In other action, Council:
• Recognized the five California Teachers of the Year: Timothy Smith, a member of the Elk Grove Teachers Association and the state’s nominee for National Teacher of the Year; Angelo “Ang” Bracco, a member of the Vallejo Education Association; Michael Hayden, a member of Manhattan Beach Unified Teachers Association; Linda Horist, a member of the Orange Unified Education Association; and Jessica Park, a member of the Palm Springs Teachers Association.
• Recognized the 2014 Paula Monroe ESP of the Year Janet Eberhardt, a member of United Educators of San Francisco (UESF), and Community Relations Specialist and Elementary Advisor.
• Welcomed NEA Vice President Lily Eskelsen Garcia and NEA Secretary-Treasurer Becky Pringle.
• Re-elected by waiving the ballot: E. Toby Boyd, CTA board member, Dist.
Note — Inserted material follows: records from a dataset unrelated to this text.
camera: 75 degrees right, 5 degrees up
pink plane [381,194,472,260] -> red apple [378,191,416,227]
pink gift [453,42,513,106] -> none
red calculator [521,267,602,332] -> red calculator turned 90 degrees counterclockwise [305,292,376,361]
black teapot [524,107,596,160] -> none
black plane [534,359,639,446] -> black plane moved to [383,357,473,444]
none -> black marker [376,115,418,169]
E; George Melendez, CTA board member District H; Michael Stone, CTA board member at large; Sonia Martin-Solis, CTA/NEA Coordinating director; Clete Bradford, CTA/ABC Committee District G; Karen R. Schuett, CTA/ABC District H; Christopher Bushee, CTA/ABC District I; Joe Bartell, CTA/ABC District M; and Amy Hall, CTA/ABC District O.
• Elected: Bill Freeman, NEA board of directors, District 10; Bill Sammons, NEA board of directors, District 12; CTA/ABC Committee Member; Brannin Dorsey, CTA/ABC, District B.
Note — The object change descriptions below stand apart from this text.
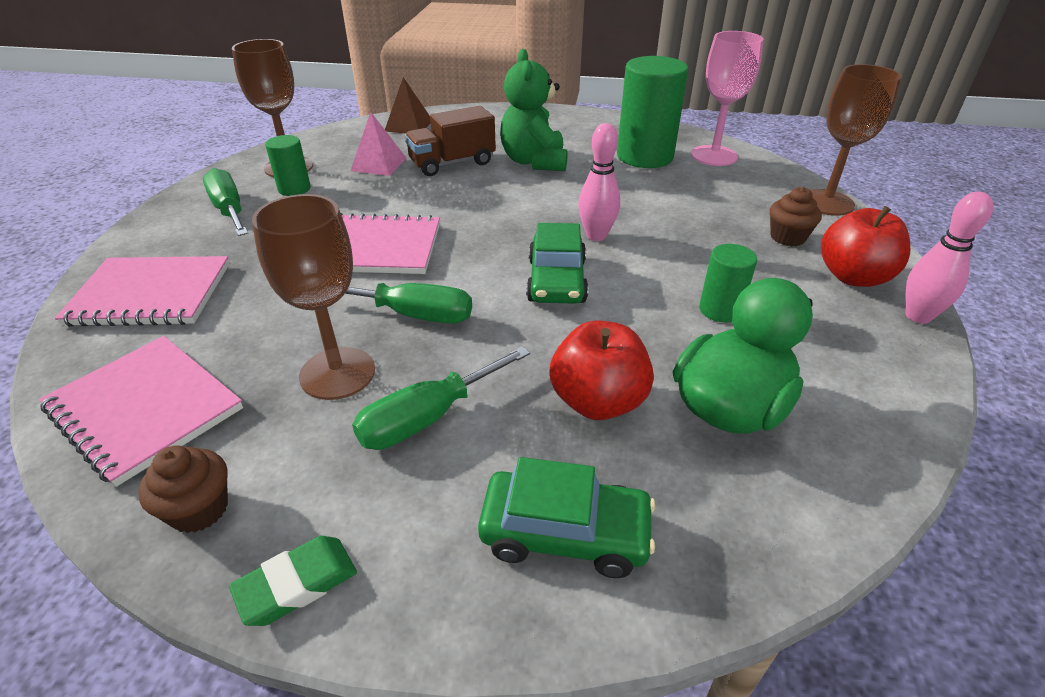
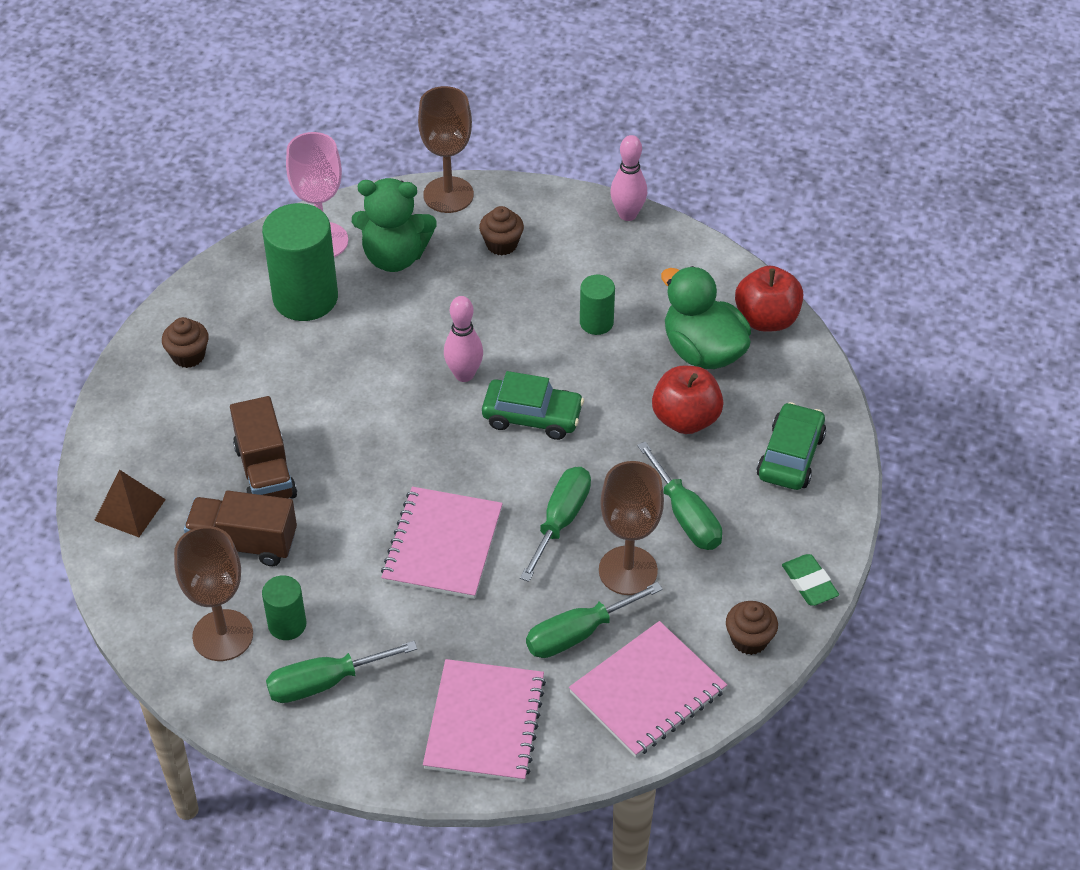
camera: 80 degrees left, 10 degrees up
pink pyramid [351,112,406,176] -> brown truck [184,491,297,566]
green teddy bear [500,49,568,171] -> green teddy bear moved to [352,178,437,272]
red apple [821,206,910,287] -> red apple moved to [735,266,803,331]
none -> brown cupcake [162,317,209,368]
none -> green screwdriver [526,582,663,658]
• Voted to recommend at the NEA Representative Assembly Princess Moss for NEA Secretary-Treasurer.
• Nearly 300 Members participated in a forum on the implementation of the Common Core State Standards on Saturday afternoon.
• Had an opportunity to photograph themselves Raising their Hands for Learning over Testing, with the resulting photos to be used in spreading the word for the April 2 Day of Action to bring awareness to the over emphasis of standardized testing in our schools.